───── Data to process

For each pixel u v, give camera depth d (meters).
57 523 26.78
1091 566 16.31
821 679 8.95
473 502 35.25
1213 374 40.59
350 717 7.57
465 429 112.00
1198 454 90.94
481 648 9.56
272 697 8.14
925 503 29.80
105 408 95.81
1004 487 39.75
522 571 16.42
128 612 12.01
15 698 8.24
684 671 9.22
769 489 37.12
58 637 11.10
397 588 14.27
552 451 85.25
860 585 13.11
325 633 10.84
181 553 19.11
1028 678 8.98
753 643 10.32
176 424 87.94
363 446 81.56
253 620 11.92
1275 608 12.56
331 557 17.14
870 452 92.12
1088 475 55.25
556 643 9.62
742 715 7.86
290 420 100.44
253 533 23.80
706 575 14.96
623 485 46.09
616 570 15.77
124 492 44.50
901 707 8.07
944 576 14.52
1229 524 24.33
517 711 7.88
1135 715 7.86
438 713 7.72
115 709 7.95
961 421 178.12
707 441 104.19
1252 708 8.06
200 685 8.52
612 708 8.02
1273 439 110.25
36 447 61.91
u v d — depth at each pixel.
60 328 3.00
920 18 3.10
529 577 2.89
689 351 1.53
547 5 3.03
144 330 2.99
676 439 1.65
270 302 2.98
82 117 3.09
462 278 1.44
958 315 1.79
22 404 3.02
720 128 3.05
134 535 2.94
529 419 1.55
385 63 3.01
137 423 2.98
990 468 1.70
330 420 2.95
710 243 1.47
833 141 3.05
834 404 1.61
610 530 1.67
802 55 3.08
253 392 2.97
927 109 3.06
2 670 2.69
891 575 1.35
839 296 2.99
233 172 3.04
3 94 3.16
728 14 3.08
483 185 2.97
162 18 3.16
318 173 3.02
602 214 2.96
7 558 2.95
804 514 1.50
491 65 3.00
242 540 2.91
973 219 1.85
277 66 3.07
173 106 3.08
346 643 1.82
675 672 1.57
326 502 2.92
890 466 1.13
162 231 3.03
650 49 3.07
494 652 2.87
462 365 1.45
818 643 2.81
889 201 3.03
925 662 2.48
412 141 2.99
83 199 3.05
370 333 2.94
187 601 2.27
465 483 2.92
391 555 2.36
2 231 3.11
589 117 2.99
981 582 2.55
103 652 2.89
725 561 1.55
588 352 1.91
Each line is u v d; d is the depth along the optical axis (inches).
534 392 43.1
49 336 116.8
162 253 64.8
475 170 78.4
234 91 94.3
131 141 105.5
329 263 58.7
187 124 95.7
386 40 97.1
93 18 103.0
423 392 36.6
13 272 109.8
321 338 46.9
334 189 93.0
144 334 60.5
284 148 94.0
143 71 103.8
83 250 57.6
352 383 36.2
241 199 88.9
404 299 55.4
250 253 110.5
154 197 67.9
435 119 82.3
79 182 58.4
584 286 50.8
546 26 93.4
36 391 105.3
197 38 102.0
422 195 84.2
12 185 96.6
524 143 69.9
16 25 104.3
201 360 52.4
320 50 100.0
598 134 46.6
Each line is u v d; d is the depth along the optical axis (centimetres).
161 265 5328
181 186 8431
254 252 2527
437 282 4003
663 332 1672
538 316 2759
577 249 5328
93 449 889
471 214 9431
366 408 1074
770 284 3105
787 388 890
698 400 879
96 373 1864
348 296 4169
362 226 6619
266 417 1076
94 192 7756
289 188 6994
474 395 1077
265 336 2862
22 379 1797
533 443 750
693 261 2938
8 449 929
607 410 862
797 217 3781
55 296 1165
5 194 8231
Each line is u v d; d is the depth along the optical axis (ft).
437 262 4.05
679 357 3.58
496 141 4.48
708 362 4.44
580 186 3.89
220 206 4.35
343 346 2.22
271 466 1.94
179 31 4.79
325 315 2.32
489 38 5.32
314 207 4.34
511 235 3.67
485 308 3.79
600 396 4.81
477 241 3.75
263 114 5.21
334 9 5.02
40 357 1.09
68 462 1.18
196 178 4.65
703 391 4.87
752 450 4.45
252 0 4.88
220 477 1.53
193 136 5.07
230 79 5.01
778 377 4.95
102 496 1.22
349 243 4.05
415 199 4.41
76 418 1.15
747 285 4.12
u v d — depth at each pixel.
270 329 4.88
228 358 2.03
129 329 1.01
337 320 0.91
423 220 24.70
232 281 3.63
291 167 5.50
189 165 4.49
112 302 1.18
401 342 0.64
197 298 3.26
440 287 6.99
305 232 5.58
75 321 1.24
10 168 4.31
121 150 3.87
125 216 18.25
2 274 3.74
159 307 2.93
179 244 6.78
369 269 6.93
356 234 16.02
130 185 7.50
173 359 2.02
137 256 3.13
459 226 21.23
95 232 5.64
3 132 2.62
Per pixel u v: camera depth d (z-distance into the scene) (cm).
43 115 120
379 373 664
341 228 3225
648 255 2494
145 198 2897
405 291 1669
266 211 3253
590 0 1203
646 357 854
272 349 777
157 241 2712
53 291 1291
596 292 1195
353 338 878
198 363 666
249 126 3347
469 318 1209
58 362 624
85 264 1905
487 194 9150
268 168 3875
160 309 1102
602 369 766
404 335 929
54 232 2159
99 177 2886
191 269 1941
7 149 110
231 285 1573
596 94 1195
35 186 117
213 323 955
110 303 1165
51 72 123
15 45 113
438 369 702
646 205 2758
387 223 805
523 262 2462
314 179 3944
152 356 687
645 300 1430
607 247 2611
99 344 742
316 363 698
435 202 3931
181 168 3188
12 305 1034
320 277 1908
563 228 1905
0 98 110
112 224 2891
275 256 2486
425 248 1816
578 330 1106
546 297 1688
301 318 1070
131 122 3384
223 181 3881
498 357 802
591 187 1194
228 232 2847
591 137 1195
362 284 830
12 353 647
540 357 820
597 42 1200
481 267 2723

──────────

From the line containing "1028 678 8.98" down to the line containing "689 351 1.53" in the material above, reproduce every line exactly, including the two end lines.

1028 678 8.98
753 643 10.32
176 424 87.94
363 446 81.56
253 620 11.92
1275 608 12.56
331 557 17.14
870 452 92.12
1088 475 55.25
556 643 9.62
742 715 7.86
290 420 100.44
253 533 23.80
706 575 14.96
623 485 46.09
616 570 15.77
124 492 44.50
901 707 8.07
944 576 14.52
1229 524 24.33
517 711 7.88
1135 715 7.86
438 713 7.72
115 709 7.95
961 421 178.12
707 441 104.19
1252 708 8.06
200 685 8.52
612 708 8.02
1273 439 110.25
36 447 61.91
u v d — depth at each pixel.
60 328 3.00
920 18 3.10
529 577 2.89
689 351 1.53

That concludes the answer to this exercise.